# TEXTO EXTRAÍDO:
“Es el capitalismo, estúpido”

Todavía estaba fresco el asesinato de la maestra de Olavarría cuando tuvo lugar un nuevo episodio, esta vez en Wilde. Un estudiante de 14 años hirió a su profesora de Ciencias Naturales con una navaja durante un examen. Apenas unos días antes, en Misiones, un alumno de 16 años había golpeado a un profesor en represalia “por todo lo que exigió durante el año”.


Lo que más llamó la atención de la agresión de Wilde es que Ezequiel, su autor, no tenía antecedentes que hicieran sospechar semejante acto. “No estamos hablando de un niño que haya tenido anteriores inconductas” (declaraciones de la directora del establecimiento). Se trataba de un chico “común y corriente”, aparentemente “tranquilo”. No puede, entonces, reducirse el episodio a una patología individual y esto es, probablemente, lo que más asusta y conmueve. Si hubiera sido un caso “patológico”, no pasaría de ser un episodio excepcional. Por supuesto que para entender la agresión del joven será necesario analizar su perfil psicológico, su historia familiar y su pasado, e identificar sus conflictos, pero dichos elementos no pueden sustraerse al escenario social en que estos hechos violentos han pasado a ser moneda corriente.


Al igual que en el caso de Olavarría, el chico de Wilde pertenecía a un hogar de clase media. Y este hecho es todavía más lapidario sobre el sistema social porque demuestra que el fenómeno tiene un alcance gigantesco y comprende a sectores juveniles cada vez más vastos.


De acuerdo a los últimos datos del Indec, del mes de octubre, entre los adolescentes que tienen entre 15 y 19 años el desempleo alcanza el 34% en el Gran Buenos Aires. Hay 87.322 desocupados de esa edad, 5.120 más que hace un año. Cabe una aclaración: esta tasa se calcula sobre la población económicamente activa (PEA), que es la gente que reúne las condiciones para trabajar y que tiene o busca empleo; los estudiantes secundarios no están incluidos en la “población económicamente activa”.

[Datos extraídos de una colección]
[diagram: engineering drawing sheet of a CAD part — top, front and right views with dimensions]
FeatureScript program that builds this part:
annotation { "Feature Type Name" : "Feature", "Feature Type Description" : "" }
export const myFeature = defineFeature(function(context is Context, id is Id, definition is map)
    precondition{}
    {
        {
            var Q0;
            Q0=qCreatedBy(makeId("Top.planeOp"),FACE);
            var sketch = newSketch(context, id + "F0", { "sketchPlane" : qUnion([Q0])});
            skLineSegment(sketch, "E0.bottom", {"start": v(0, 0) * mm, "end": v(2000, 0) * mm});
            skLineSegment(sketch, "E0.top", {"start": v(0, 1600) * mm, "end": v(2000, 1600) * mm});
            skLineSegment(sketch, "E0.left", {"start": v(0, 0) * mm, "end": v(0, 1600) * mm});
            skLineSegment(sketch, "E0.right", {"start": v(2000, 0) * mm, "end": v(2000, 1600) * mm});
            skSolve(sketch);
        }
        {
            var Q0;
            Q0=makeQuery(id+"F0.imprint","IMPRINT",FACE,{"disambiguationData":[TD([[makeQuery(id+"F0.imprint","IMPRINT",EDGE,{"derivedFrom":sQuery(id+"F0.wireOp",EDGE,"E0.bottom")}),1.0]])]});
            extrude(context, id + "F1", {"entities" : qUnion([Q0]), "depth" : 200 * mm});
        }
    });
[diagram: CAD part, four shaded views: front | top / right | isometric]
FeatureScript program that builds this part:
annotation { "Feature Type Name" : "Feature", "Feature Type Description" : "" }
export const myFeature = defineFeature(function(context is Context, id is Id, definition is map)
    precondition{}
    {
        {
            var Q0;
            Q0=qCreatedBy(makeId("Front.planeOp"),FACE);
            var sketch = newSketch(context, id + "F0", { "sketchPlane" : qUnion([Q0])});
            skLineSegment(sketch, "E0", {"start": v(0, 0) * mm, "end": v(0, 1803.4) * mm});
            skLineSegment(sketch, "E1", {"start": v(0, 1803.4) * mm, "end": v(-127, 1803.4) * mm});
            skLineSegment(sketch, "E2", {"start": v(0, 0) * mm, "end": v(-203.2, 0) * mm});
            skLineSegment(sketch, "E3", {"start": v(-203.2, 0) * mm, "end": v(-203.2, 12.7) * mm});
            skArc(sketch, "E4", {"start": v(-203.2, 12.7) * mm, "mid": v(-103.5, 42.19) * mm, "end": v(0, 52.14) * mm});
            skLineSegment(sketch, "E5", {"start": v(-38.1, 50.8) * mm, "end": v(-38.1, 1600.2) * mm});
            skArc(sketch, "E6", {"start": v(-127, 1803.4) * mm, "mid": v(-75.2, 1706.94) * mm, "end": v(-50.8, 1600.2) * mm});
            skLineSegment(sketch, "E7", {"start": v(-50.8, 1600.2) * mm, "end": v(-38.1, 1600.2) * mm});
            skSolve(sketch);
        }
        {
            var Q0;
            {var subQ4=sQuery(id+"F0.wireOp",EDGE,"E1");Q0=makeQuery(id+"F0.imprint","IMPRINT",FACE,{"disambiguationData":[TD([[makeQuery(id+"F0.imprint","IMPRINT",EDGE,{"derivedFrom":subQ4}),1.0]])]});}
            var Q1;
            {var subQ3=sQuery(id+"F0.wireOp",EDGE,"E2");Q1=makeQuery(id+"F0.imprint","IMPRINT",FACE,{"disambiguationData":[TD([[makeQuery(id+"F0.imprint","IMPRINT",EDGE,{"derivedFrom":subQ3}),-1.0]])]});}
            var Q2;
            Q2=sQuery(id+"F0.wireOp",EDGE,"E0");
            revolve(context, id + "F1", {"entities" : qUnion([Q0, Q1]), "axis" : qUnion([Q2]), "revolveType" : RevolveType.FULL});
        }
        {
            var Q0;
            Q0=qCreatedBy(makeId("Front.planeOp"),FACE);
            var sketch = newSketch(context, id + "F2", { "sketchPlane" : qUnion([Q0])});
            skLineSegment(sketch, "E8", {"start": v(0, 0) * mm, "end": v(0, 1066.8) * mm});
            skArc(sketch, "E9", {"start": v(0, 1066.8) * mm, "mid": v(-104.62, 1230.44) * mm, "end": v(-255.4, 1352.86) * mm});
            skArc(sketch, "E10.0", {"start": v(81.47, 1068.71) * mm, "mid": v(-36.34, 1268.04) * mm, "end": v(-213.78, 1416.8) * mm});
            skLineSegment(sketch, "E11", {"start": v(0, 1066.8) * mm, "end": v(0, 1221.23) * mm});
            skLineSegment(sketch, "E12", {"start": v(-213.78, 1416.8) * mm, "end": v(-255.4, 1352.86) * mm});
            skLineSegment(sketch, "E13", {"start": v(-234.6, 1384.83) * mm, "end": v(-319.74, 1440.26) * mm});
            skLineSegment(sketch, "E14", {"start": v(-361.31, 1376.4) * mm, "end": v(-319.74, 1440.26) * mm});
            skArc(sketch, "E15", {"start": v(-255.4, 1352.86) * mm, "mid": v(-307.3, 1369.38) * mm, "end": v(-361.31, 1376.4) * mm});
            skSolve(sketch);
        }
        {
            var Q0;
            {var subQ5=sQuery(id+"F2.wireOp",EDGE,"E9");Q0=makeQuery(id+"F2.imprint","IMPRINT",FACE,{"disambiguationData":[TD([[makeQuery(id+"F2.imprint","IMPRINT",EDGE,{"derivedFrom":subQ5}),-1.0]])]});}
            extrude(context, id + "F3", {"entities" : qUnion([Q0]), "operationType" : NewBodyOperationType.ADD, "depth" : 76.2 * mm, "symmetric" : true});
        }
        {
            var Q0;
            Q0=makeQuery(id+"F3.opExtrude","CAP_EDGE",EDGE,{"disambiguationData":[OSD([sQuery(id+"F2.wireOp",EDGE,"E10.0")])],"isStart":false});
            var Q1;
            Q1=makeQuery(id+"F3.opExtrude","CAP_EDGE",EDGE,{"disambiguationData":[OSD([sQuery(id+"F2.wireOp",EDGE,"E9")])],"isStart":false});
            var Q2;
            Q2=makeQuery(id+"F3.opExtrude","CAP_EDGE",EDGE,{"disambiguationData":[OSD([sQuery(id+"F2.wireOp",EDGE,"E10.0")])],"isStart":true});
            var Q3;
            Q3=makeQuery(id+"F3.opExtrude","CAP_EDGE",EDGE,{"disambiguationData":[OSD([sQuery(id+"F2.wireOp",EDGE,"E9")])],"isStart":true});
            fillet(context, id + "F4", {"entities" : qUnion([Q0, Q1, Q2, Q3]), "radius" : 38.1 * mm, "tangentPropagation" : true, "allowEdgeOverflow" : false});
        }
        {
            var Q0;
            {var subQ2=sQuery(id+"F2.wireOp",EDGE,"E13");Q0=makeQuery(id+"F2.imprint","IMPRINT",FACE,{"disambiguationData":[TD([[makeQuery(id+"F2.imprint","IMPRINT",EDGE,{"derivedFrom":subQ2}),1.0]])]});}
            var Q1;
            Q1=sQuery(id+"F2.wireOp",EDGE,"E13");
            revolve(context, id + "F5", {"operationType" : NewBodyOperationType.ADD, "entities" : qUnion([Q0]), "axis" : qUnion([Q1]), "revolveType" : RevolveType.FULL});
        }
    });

# EJERCICIOS PROPUESTOS:
a) Transcriba literalmente el fragmento del artículo sobre la violencia escolar que comienza en las palabras "Al igual que" y termina después de las palabras "vez más vastos.".
b) Responda brevemente, con base en el artículo sobre la violencia escolar:
(i) ¿Qué edad tenía el estudiante que hirió a su profesora en Wilde?
(ii) ¿En qué lugar un alumno de 16 años golpeó a un profesor?
(iii) Según el Indec, ¿qué porcentaje de desempleo alcanza en el Gran Buenos Aires a los adolescentes de entre 15 y 19 años?

# SOLUCIONES POR EJERCICIO:
a)
Al igual que en el caso de Olavarría, el chico de Wilde pertenecía a un hogar de clase media. Y este hecho es todavía más lapidario sobre el sistema social porque demuestra que el fenómeno tiene un alcance gigantesco y comprende a sectores juveniles cada vez más vastos.

b)
(i) 14 años.
(ii) En Misiones.
(iii) El 34%.